Exercise goal: Copy each line of the material in which the word "height" appears.

Data listing:
'''

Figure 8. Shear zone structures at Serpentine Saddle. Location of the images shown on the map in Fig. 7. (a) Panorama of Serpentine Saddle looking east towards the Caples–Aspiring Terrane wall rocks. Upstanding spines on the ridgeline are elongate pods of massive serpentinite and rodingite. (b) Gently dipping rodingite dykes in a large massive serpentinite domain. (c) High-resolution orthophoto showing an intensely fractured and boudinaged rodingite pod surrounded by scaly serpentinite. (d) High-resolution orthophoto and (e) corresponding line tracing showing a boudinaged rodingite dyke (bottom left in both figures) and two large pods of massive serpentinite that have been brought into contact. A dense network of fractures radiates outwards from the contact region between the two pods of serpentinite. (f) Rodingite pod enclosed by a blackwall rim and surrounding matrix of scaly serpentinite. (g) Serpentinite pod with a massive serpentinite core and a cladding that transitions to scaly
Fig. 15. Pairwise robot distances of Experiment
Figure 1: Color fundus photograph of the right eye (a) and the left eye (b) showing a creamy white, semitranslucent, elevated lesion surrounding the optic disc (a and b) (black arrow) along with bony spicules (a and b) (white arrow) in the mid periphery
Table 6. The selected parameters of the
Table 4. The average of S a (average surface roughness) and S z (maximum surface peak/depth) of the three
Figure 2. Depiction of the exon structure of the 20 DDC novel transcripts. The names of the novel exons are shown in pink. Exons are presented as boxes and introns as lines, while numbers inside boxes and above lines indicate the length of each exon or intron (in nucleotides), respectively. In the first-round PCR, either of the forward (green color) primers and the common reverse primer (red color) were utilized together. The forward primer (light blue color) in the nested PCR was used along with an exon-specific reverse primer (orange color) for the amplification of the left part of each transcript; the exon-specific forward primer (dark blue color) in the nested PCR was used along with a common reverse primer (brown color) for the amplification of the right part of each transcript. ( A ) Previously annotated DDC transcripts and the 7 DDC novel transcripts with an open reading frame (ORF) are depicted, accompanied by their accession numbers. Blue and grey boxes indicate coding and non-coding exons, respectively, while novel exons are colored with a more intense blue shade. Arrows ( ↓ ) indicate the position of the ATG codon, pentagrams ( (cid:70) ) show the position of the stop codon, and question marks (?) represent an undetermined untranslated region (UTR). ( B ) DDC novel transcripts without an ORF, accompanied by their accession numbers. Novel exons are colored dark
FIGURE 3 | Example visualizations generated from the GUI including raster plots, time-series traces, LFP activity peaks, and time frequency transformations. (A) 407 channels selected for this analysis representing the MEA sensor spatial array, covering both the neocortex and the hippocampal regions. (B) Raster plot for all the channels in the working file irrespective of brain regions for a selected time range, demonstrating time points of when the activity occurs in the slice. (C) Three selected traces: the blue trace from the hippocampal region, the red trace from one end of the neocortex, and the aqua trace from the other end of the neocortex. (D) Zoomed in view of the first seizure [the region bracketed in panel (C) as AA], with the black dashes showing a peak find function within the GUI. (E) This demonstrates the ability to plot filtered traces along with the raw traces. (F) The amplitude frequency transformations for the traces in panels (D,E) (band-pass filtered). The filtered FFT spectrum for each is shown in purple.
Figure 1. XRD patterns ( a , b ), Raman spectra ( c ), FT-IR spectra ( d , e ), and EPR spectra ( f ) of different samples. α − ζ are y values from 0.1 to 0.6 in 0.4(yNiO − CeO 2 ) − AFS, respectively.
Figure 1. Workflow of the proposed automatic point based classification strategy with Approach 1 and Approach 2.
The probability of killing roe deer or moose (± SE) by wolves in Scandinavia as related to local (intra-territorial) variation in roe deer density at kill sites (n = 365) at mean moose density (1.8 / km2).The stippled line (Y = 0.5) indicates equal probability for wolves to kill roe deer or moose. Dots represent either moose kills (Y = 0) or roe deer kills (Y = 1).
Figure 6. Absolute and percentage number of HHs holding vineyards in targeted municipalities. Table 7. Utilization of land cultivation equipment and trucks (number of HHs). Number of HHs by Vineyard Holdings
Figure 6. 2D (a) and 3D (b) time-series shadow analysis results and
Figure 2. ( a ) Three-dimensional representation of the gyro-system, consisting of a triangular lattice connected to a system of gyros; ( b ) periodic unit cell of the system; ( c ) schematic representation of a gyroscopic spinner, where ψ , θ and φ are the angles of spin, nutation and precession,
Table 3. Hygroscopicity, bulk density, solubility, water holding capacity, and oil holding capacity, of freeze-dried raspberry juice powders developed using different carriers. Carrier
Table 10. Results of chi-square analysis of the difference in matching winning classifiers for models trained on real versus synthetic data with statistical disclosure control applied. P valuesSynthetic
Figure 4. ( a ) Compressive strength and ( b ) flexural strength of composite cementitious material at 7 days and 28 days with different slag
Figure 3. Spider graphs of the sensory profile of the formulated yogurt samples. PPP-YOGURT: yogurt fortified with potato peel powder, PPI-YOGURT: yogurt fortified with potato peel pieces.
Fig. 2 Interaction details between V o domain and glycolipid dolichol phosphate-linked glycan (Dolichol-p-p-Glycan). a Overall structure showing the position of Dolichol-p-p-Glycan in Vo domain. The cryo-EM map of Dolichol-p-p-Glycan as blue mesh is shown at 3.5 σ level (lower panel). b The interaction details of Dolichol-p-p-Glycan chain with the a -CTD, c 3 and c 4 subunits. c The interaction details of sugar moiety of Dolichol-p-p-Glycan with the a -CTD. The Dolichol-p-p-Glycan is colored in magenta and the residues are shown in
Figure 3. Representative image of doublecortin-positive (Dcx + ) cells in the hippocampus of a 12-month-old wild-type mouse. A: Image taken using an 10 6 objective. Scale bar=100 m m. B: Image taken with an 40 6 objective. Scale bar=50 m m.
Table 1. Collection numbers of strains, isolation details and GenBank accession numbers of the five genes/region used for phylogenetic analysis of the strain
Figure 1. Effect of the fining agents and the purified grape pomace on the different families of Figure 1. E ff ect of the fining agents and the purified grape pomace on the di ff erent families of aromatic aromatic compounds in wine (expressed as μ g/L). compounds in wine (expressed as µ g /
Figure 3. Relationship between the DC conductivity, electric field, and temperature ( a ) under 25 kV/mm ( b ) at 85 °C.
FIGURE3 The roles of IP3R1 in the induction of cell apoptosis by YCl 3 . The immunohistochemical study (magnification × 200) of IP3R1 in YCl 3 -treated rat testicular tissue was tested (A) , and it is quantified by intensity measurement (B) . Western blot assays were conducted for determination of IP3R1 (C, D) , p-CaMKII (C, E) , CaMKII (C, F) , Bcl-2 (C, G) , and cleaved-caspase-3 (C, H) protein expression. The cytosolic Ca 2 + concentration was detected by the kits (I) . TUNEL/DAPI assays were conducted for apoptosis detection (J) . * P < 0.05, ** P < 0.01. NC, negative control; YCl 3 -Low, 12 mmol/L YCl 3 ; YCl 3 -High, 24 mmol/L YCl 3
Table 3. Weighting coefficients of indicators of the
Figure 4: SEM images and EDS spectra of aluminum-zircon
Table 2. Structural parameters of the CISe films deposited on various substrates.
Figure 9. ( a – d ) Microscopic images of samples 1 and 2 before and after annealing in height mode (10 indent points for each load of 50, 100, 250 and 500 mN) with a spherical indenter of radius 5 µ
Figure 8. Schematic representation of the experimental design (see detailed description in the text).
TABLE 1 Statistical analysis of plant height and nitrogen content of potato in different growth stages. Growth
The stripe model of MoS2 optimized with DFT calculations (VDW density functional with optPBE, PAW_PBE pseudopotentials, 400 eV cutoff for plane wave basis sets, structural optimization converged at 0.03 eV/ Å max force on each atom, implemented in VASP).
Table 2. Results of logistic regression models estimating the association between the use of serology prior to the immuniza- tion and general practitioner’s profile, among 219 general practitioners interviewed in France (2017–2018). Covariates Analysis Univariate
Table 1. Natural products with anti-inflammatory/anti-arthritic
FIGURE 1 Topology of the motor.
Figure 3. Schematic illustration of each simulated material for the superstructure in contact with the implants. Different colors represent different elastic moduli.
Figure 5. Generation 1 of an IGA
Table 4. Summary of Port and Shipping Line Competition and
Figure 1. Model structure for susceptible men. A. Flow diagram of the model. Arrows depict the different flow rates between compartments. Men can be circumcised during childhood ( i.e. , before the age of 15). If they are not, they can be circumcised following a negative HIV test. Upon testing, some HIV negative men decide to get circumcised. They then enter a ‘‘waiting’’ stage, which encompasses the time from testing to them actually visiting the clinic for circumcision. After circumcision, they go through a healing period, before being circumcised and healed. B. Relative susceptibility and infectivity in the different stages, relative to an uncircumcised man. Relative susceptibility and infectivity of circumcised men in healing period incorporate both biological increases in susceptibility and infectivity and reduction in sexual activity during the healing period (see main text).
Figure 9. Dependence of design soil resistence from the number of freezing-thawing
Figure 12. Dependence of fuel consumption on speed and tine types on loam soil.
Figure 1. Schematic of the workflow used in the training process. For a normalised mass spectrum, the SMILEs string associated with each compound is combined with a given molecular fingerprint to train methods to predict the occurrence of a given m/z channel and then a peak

'''

Solved exercise:
Figure 9. ( a – d ) Microscopic images of samples 1 and 2 before and after annealing in height mode (10 indent points for each load of 50, 100, 250 and 500 mN) with a spherical indenter of radius 5 µ
TABLE 1 Statistical analysis of plant height and nitrogen content of potato in different growth stages. Growth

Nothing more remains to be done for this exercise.